[Dataset excerpts]

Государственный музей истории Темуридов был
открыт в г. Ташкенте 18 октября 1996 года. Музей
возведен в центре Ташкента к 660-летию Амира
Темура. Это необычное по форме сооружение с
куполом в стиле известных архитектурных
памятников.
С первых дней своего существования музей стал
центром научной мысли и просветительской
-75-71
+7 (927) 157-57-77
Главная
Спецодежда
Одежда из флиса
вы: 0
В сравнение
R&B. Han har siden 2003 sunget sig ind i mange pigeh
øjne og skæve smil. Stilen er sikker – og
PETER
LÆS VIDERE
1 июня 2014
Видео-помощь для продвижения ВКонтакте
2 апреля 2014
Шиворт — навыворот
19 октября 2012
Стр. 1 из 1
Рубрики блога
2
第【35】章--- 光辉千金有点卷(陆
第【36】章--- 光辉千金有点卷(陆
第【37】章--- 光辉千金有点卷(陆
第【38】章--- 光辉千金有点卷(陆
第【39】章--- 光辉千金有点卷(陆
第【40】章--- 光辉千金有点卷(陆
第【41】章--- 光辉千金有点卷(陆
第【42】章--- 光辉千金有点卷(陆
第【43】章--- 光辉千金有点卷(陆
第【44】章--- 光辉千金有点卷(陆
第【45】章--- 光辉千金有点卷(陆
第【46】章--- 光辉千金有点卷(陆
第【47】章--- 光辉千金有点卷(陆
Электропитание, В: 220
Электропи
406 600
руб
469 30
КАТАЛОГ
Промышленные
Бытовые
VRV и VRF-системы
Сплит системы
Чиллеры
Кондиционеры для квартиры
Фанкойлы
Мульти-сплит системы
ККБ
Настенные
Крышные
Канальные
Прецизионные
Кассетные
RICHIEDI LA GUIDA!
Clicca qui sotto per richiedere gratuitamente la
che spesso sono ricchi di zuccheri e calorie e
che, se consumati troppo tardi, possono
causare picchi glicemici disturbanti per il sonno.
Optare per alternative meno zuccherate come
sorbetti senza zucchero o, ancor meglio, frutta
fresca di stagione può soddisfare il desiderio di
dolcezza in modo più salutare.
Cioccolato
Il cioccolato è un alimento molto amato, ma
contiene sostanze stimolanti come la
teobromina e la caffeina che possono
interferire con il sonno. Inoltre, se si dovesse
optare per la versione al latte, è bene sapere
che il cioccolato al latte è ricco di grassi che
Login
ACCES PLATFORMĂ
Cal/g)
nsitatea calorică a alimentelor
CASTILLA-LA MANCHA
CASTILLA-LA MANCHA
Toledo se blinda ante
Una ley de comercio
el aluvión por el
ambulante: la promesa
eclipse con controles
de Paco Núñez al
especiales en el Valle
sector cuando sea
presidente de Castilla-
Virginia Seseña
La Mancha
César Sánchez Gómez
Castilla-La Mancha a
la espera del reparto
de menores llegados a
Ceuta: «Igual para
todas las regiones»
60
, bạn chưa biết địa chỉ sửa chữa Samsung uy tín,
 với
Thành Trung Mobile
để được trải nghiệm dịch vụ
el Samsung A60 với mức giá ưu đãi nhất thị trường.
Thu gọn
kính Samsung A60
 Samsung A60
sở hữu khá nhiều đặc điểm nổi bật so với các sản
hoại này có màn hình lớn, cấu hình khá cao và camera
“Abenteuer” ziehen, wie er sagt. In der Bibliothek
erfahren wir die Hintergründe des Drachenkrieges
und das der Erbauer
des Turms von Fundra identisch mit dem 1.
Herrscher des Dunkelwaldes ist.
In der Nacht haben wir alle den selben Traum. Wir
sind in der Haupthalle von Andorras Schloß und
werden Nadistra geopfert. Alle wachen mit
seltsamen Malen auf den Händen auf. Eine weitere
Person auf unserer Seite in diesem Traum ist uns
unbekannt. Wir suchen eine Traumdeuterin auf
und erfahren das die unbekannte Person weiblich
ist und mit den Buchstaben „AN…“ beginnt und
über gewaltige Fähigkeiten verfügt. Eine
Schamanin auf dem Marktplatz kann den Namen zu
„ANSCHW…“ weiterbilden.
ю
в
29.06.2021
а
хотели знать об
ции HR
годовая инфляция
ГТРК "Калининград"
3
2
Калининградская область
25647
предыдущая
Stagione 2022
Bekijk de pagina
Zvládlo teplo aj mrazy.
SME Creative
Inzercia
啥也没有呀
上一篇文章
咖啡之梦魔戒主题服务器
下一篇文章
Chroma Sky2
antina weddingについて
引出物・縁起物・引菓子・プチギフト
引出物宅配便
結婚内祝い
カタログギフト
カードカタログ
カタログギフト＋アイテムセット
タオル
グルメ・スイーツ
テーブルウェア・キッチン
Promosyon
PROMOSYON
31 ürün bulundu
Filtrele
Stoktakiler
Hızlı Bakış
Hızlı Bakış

[/Dataset excerpts]

Goal of the exercise:
Every record, from top to bottom, must be transcribed exactly.

Answer box:
Государственный музей истории Темуридов был
открыт в г. Ташкенте 18 октября 1996 года. Музей
возведен в центре Ташкента к 660-летию Амира
Темура. Это необычное по форме сооружение с
куполом в стиле известных архитектурных
памятников.
С первых дней своего существования музей стал
центром научной мысли и просветительской
-75-71
+7 (927) 157-57-77
Главная
Спецодежда
Одежда из флиса
вы: 0
В сравнение
R&B. Han har siden 2003 sunget sig ind i mange pigeh
øjne og skæve smil. Stilen er sikker – og
PETER
LÆS VIDERE
1 июня 2014
Видео-помощь для продвижения ВКонтакте
2 апреля 2014
Шиворт — навыворот
19 октября 2012
Стр. 1 из 1
Рубрики блога
2
第【35】章--- 光辉千金有点卷(陆
第【36】章--- 光辉千金有点卷(陆
第【37】章--- 光辉千金有点卷(陆
第【38】章--- 光辉千金有点卷(陆
第【39】章--- 光辉千金有点卷(陆
第【40】章--- 光辉千金有点卷(陆
第【41】章--- 光辉千金有点卷(陆
第【42】章--- 光辉千金有点卷(陆
第【43】章--- 光辉千金有点卷(陆
第【44】章--- 光辉千金有点卷(陆
第【45】章--- 光辉千金有点卷(陆
第【46】章--- 光辉千金有点卷(陆
第【47】章--- 光辉千金有点卷(陆
Электропитание, В: 220
Электропи
406 600
руб
469 30
КАТАЛОГ
Промышленные
Бытовые
VRV и VRF-системы
Сплит системы
Чиллеры
Кондиционеры для квартиры
Фанкойлы
Мульти-сплит системы
ККБ
Настенные
Крышные
Канальные
Прецизионные
Кассетные
RICHIEDI LA GUIDA!
Clicca qui sotto per richiedere gratuitamente la
che spesso sono ricchi di zuccheri e calorie e
che, se consumati troppo tardi, possono
causare picchi glicemici disturbanti per il sonno.
Optare per alternative meno zuccherate come
sorbetti senza zucchero o, ancor meglio, frutta
fresca di stagione può soddisfare il desiderio di
dolcezza in modo più salutare.
Cioccolato
Il cioccolato è un alimento molto amato, ma
contiene sostanze stimolanti come la
teobromina e la caffeina che possono
interferire con il sonno. Inoltre, se si dovesse
optare per la versione al latte, è bene sapere
che il cioccolato al latte è ricco di grassi che
Login
ACCES PLATFORMĂ
Cal/g)
nsitatea calorică a alimentelor
CASTILLA-LA MANCHA
CASTILLA-LA MANCHA
Toledo se blinda ante
Una ley de comercio
el aluvión por el
ambulante: la promesa
eclipse con controles
de Paco Núñez al
especiales en el Valle
sector cuando sea
presidente de Castilla-
Virginia Seseña
La Mancha
César Sánchez Gómez
Castilla-La Mancha a
la espera del reparto
de menores llegados a
Ceuta: «Igual para
todas las regiones»
60
, bạn chưa biết địa chỉ sửa chữa Samsung uy tín,
 với
Thành Trung Mobile
để được trải nghiệm dịch vụ
el Samsung A60 với mức giá ưu đãi nhất thị trường.
Thu gọn
kính Samsung A60
 Samsung A60
sở hữu khá nhiều đặc điểm nổi bật so với các sản
hoại này có màn hình lớn, cấu hình khá cao và camera
“Abenteuer” ziehen, wie er sagt. In der Bibliothek
erfahren wir die Hintergründe des Drachenkrieges
und das der Erbauer
des Turms von Fundra identisch mit dem 1.
Herrscher des Dunkelwaldes ist.
In der Nacht haben wir alle den selben Traum. Wir
sind in der Haupthalle von Andorras Schloß und
werden Nadistra geopfert. Alle wachen mit
seltsamen Malen auf den Händen auf. Eine weitere
Person auf unserer Seite in diesem Traum ist uns
unbekannt. Wir suchen eine Traumdeuterin auf
und erfahren das die unbekannte Person weiblich
ist und mit den Buchstaben „AN…“ beginnt und
über gewaltige Fähigkeiten verfügt. Eine
Schamanin auf dem Marktplatz kann den Namen zu
„ANSCHW…“ weiterbilden.
ю
в
29.06.2021
а
хотели знать об
ции HR
годовая инфляция
ГТРК "Калининград"
3
2
Калининградская область
25647
предыдущая
Stagione 2022
Bekijk de pagina
Zvládlo teplo aj mrazy.
SME Creative
Inzercia
啥也没有呀
上一篇文章
咖啡之梦魔戒主题服务器
下一篇文章
Chroma Sky2
antina weddingについて
引出物・縁起物・引菓子・プチギフト
引出物宅配便
結婚内祝い
カタログギフト
カードカタログ
カタログギフト＋アイテムセット
タオル
グルメ・スイーツ
テーブルウェア・キッチン
Promosyon
PROMOSYON
31 ürün bulundu
Filtrele
Stoktakiler
Hızlı Bakış
Hızlı Bakış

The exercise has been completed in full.